People taking medications
Sun sensitivity is increased by a wide range of medications taken. Double-check all your medications for sun interference between them.
Sun sensitive people
People with fair skin that burns easily are more vulnerable to UV rays.
People at equatorial regions
Sun intensity is greater in each of these environments.
People with dark skin tones
They might rarely show signs of burning, but they can still develop skin cancer.
Maintenance Of UPF Clothing
Washing your clothing can either increase or decrease its UPF, depending on several factors:
Detergents with brighteners
While most detergents contain brighteners, most of them do enhance the UPF, but, there’s no way to tell for certain if a given detergent will enhance your garment’s rating.
Check to see if your garment states that its UPF rating is good for a specific number of washes.
UPF should remain relatively unchanged as a result of washing until it diminishes, simply because the fabric becomes worn or faded.
Tips For Buying Sun Safe Clothing
- If you are buying elastic garments like yoga leggings, running tights and workout leggings, make sure you purchase the right size because overstretching will lower the UPF rating.
- Don’t wear a heavy work shirt for the beach, but a long-sleeved linen one that can can be both cool and sun smart.
- Look for garments with a UPF of at least 30 so that you know you’re getting effective sun protection.

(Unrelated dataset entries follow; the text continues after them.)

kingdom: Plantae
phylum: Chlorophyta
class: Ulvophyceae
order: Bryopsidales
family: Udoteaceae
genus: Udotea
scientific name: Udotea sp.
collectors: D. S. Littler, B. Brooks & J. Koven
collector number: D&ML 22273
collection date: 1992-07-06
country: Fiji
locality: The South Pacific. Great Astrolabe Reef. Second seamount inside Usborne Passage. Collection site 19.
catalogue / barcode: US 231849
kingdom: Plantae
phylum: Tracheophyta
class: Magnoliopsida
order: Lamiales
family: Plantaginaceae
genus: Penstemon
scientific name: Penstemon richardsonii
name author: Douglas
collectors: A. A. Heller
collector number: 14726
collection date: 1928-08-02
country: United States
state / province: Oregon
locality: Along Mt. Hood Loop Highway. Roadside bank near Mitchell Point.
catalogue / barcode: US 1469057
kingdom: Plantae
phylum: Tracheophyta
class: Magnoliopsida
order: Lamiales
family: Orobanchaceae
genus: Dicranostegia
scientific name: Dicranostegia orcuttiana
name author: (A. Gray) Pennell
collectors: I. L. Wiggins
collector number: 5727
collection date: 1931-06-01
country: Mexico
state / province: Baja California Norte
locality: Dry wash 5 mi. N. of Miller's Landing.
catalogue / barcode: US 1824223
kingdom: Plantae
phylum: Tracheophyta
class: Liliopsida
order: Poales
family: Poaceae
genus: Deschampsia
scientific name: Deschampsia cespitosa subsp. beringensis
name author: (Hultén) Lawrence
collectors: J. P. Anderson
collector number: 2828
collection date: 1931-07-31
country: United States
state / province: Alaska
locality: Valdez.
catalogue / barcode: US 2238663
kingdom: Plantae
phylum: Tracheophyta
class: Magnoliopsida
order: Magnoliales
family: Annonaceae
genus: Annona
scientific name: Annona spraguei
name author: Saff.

- Wash new garments made from cotton or cotton blends for about 2-3 times at least. This can often permanently raise the UPF rating due to shrinkage of the spaces between the fibers.
- Choose garments that cover more skin, as a swim shirt. Made of lightweight, elastic materials like spandex, these athletic tops will cover your upper body without weighing you down. You can also have beach skirts or sarongs ready for when you leave the water.
- Select wide-brimmed hats that shade your face, neck and ears.
- Be aware that UV light can bounce off surfaces such as water, snow and glass, hitting your skin twice and increasing the intensity of exposure.
- When outdoors, seek out shaded areas under trees and minimize your time of exposure on direct sun.
- Use UV-filtering sunglasses and sunscreen with a sun protection factor (SPF) of at least 15 for everyday exposure ,and 30 or higher for extended sun exposure.
- Apply sunscreen on all exposed areas — clothing can’t cover everything
Remember, sun protective clothing doesn’t have to be boring – it can be light, bright, fashionable and fun.
And when chosen and used correctly, it’s the best form of sun protection you can find.